** Opening MATERIAL FOR THIS EXERCISE block **
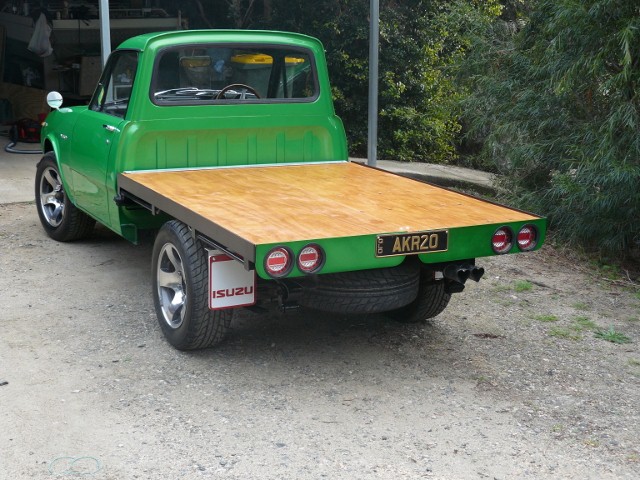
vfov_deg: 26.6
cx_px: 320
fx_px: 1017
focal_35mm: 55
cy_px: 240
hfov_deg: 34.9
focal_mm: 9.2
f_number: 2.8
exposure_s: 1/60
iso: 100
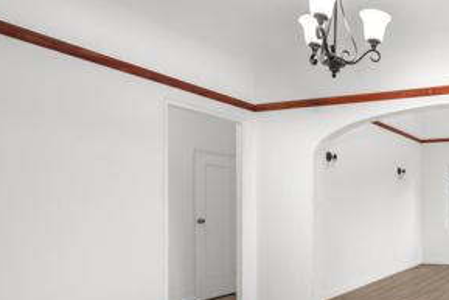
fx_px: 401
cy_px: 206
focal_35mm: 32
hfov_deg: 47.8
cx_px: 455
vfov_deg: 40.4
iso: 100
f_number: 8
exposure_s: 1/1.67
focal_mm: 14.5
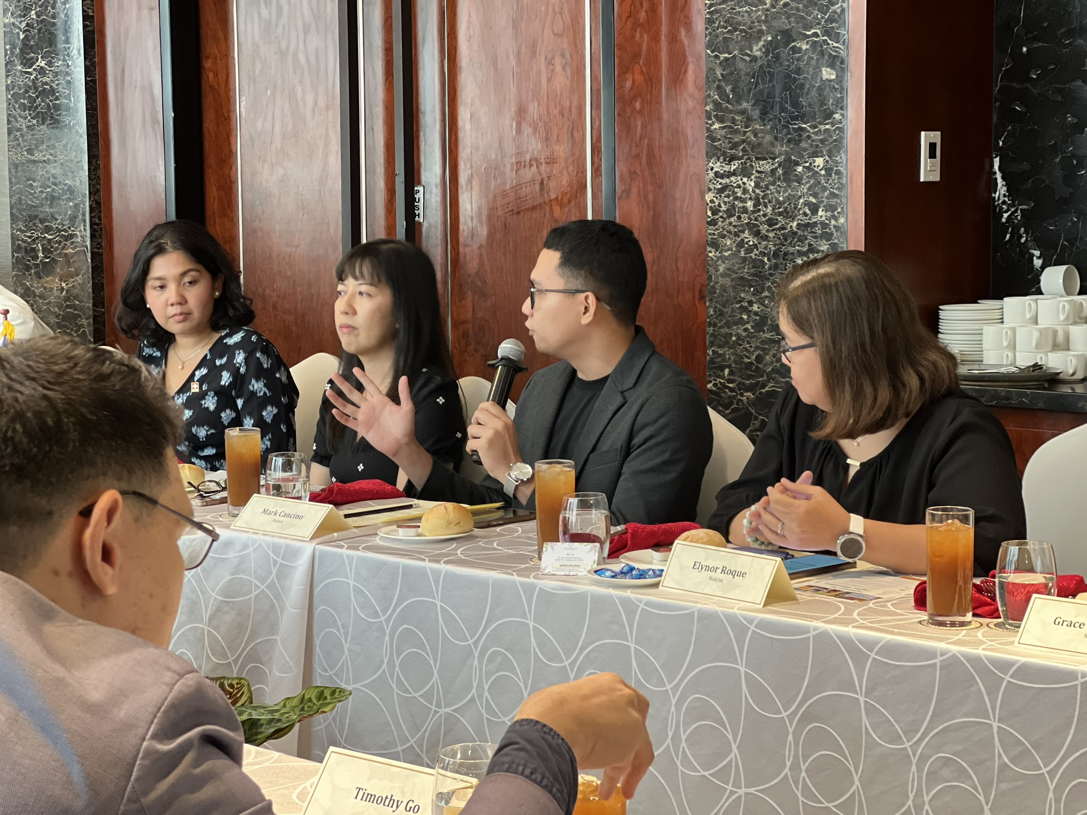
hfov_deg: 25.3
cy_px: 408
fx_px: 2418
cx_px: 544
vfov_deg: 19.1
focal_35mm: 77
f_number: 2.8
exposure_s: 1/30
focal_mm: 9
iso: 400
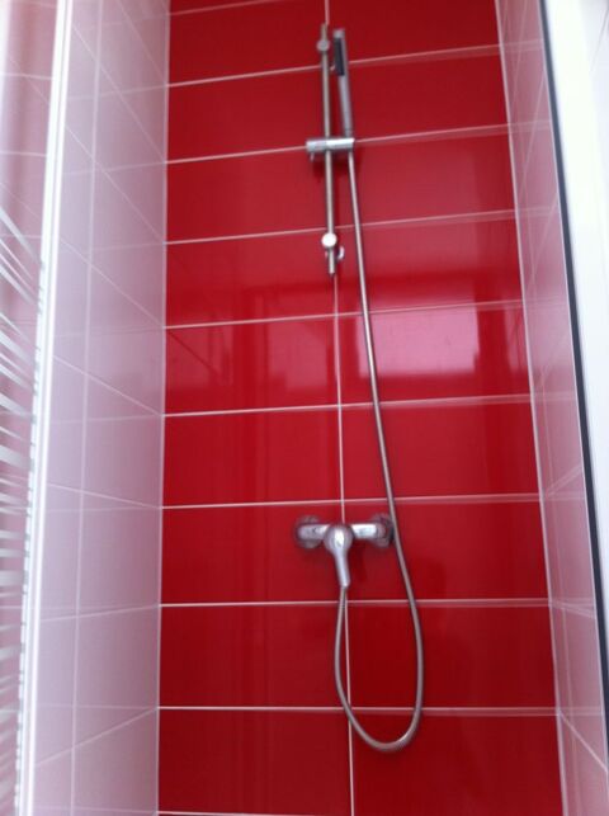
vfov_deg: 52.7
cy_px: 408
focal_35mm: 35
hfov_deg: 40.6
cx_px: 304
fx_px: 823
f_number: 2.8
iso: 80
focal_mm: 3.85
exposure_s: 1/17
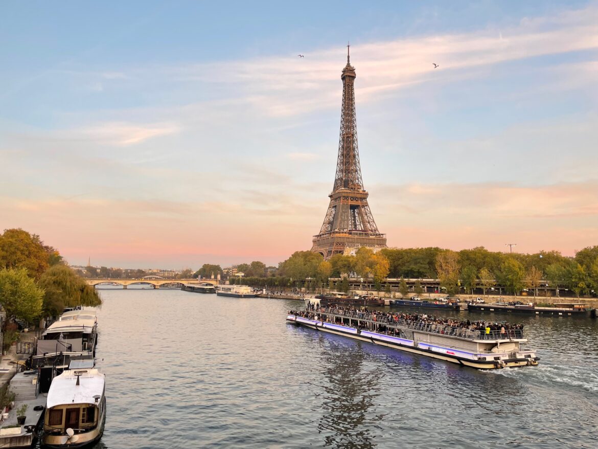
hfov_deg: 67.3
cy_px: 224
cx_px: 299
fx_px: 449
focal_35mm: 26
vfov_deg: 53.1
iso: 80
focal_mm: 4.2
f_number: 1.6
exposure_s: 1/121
** Closing MATERIAL FOR THIS EXERCISE block **
** Opening MATERIAL FOR THIS EXERCISE block **
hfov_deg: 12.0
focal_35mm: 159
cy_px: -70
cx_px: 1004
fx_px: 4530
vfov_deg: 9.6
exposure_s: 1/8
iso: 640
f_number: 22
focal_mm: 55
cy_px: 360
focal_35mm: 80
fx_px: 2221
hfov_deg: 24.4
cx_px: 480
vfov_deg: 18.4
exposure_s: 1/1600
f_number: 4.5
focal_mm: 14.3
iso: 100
** Closing MATERIAL FOR THIS EXERCISE block **
* EXERCISE: In the records above, everything from the line with "focal_mm: 9.2" down to the line with "exposure_s: 1/121" must be duplicated exactly, both lines kept. Leave no pictures in.

* ANSWER TO THIS TASK:
focal_mm: 9.2
f_number: 2.8
exposure_s: 1/60
iso: 100
fx_px: 401
cy_px: 206
focal_35mm: 32
hfov_deg: 47.8
cx_px: 455
vfov_deg: 40.4
iso: 100
f_number: 8
exposure_s: 1/1.67
focal_mm: 14.5
hfov_deg: 25.3
cy_px: 408
fx_px: 2418
cx_px: 544
vfov_deg: 19.1
focal_35mm: 77
f_number: 2.8
exposure_s: 1/30
focal_mm: 9
iso: 400
vfov_deg: 52.7
cy_px: 408
focal_35mm: 35
hfov_deg: 40.6
cx_px: 304
fx_px: 823
f_number: 2.8
iso: 80
focal_mm: 3.85
exposure_s: 1/17
hfov_deg: 67.3
cy_px: 224
cx_px: 299
fx_px: 449
focal_35mm: 26
vfov_deg: 53.1
iso: 80
focal_mm: 4.2
f_number: 1.6
exposure_s: 1/121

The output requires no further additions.